Sonra da hep birlikte gülüştüler.
LOTUS ÇİÇEĞİ
Bizim apartmanda Almanla evli Japon bir kadın oturuyor. Asansörde rastlaşırız. Onbir ve Onüç yaşlarında iki çocuğu var. Biri kız diğeri erkek. Melez güzelliğinde iki çocuk. Kadın, çocuklarıyla sürekli Japonca konuşuyor. Merak edip sordum:
-Sizin çocuklar Japonca'yı nerede öğrendiler.
Kadın: -Burada. Almanya'da öğrendiler.
-Japonya'ya hiç gitmediler mi?
-Hayır hiç gitmediler. Almanya'da doğdular, Almanya'da büyüdüler. Maddi durumumuz iyi değildi. 15 yıl sonra ilk defa bu yıl hep birlikte Japonya'ya gitmeyi düşünüyoruz.
-Japonca'yı çocuklarınıza nasıl öğrettiniz?
-Çocukların ana dillerini mutlaka öğrenmeleri gerekir. Çünkü ileride kişilik bozukluklarına yol açabilir. Ben ilk çocuğumu doğurmadan önce hazırlıklarımı yaptım. Kasetler kitaplar buldum. Çocuğa, hem japonca, hem de Almanca'yı nasıl öğreteceğimin planlarını yaptım. İstediğim gibi de oldu. Çocuklarım şimdi, Japonca ve Almanca'yı mükemmel konuşuyorlar. Okullarında da çok başarılılar.
-Bu çocukların yetişmesinde Japon geleneklerinin etkisi oldu mu?

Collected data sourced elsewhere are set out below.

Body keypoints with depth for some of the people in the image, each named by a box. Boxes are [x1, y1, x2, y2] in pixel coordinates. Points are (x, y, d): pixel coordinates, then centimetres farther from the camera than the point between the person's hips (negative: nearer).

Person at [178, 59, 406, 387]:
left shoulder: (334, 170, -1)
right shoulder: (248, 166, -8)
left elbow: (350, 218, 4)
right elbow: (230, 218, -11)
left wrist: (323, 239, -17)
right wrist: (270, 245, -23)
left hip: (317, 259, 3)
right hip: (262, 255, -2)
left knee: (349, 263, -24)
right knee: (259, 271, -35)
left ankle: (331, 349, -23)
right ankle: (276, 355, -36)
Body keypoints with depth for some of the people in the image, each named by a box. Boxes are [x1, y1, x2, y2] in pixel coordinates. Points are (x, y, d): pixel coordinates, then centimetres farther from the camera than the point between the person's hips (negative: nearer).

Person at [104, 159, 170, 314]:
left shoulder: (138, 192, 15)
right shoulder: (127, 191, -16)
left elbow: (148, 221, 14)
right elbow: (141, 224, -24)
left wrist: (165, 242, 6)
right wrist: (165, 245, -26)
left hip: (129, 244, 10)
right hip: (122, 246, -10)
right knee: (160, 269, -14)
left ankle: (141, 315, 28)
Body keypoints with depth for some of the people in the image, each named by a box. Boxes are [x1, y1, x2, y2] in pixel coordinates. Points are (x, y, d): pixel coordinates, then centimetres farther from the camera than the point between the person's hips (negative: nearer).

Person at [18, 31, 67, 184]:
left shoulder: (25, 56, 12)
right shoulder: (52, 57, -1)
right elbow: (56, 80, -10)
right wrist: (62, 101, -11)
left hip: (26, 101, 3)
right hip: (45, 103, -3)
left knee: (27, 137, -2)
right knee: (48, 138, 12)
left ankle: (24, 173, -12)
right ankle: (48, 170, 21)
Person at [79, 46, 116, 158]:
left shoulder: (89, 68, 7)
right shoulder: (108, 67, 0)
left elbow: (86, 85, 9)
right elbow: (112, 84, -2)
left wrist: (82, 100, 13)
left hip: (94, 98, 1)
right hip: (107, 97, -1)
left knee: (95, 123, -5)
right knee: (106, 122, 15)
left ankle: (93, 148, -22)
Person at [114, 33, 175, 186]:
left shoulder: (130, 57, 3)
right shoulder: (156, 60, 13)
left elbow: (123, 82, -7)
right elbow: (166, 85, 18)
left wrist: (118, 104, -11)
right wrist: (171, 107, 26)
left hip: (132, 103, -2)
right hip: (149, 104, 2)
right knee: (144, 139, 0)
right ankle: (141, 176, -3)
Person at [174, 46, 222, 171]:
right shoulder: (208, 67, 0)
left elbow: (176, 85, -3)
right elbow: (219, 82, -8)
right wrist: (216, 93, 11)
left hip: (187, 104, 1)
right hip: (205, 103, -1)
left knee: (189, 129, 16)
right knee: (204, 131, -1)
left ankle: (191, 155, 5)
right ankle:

-Elbette oldu. Çünkü ben de o gelenekler içinde yetiştim. O kültürle büyüdüm. Eğitim gördüm. Çocuklar çiçeklere benzerler. Sürekli ilgi ve bakım isterler. Eğer kendi başlarına bırakırsanız, tarladaki zararlı otlar gibi yetişirler. Japon gelenekleri de çocuklarımızı zararlı otlar gibi yetiştirmemizi, Lotus çiçeği gibi olmalarını emreder.
-Lotus (Bir çeşit Nilüfer) çiçeğinin ne özellikleri var?
-Lotus çiçeği bataklıkta, çamur içinde yetişmesine rağmen kirlenmez, temizliğini saflığını her zaman korur. Üzeri çamur tutmaz, ıslanmaz. Su damlaları bile yapraklarından kayıp gider. Üzerinde sinek, böcek, toz barındırmaz. Kendi kendini temizler. Doğanın mucizelerinden biridir. Ben de zaman, zaman lotus çiçeklerini inceledim. Üzerinde nokta büyüklüğünde dahi kirlilik yok. Güneş ışıklarının altında elmas gibi parlıyorlar. Bilim dünyası, bataklıklarda yetişen bu 'mucize çiçeklerin' saflık ve temizliğini korumasının sırrını araştırıyor. Ben de her anne gibi çocuklarımın Lotus çiçekleri gibi olmalarını istedim. Bunun için çaba harcadım. Onlar, yaşamlarında hiç kirlenmesinler. Pırıl pırıl kalsınlar. Kötülükleri, üzerlerinden atsınlar. Lotus çiçeklerini bilenler benim ne demek istediğimi daha da iyi anlarlar. Bu nedenle, ben çocuklar, 'Lotus çiçekleri gibi olmalı' diyorum. Sadece benimkiler değil, tüm dünya çocukların Lotus çiçekleri gibi yetiştirmeliyiz.